In this case, there isn’t much difference because as shown in the time series, most of the variability is encountered in the initial simulation years. We can see this if we plot a quantity with more variability - for example, the number of undiagnosed people in the first simulation year

[33]:
undx = lambda x: at.PlotData(x,outputs='undx',pops='m_urban')
ensemble = at.Ensemble(name='Example',mapping_function=undx)
ensemble.update(sampled_res)
ensemble.plot_bars(years=2017);
../_images/examples_Uncertainty_68_0.svg

If you pass in a figure to Ensemble.plot_bars(), it will attempt to append new bars into the existing figure.
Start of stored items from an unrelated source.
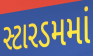
સ્ટારડમમાં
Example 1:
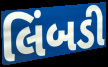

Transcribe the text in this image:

લિંબડી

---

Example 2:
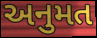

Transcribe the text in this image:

અનુમત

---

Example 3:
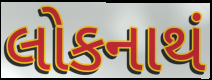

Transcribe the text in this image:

લોકનાથં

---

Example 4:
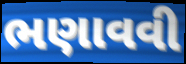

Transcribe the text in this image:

ભણાવવી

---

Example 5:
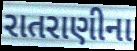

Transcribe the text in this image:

રાતરાણીના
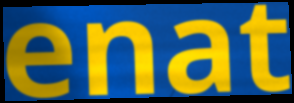
enat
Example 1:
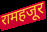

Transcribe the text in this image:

रामहजूर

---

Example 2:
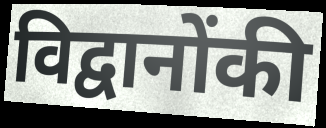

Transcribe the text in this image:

विद्वानोंकी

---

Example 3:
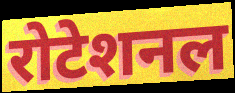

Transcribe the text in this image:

रोटेशनल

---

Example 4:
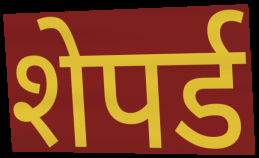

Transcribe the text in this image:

शेपर्ड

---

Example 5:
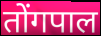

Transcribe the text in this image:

तोंगपाल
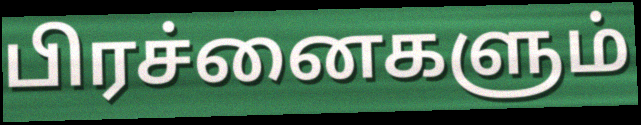
பிரச்னைகளும்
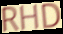
RHD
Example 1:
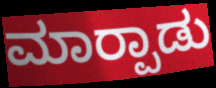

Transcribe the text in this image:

ಮಾರ‍್ಪಾಡು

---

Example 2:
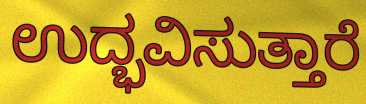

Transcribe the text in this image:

ಉದ್ಭವಿಸುತ್ತಾರೆ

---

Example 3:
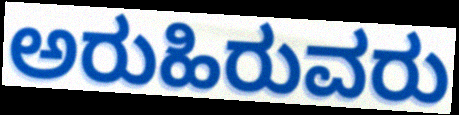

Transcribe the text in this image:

ಅರುಹಿರುವರು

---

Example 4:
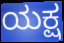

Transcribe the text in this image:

ಯಕ್ಷ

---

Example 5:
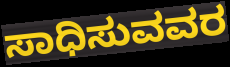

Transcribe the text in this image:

ಸಾಧಿಸುವವರ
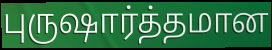
புருஷார்த்தமான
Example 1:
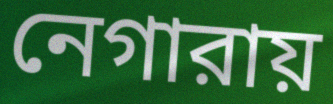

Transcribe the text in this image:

নেগারায়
For example:

[34]:
fig = ensemble.plot_bars(years=2017);
ensemble.plot_bars(years=2018,fig=fig);
../_images/examples_Uncertainty_70_0.svg

In this case, it was not essential to do this because multiple years can be plotted in a single plot_bars call. However, you could superimpose bars from entirely separate Ensemble objects, if you wanted to compare quantities computed using different mapping functions.

Another important type of plot is the sampled distribution of a quantity. Effectively, the entire Atomica model is a function that maps probabilitity distributions for model inputs into distributions of model outputs. These distributions can be plotted directly. For example:

[35]:
ensemble.plot_distribution(pops='m_urban');
../_images/examples_Uncertainty_72_0.svg

The distributions that are plotted are effectively vertical cross-sections of the time series plots. They can be important to inspect to check for multi-modal distributions, or asymmetric distributions, which have implications for the validity of reporting summary statistics.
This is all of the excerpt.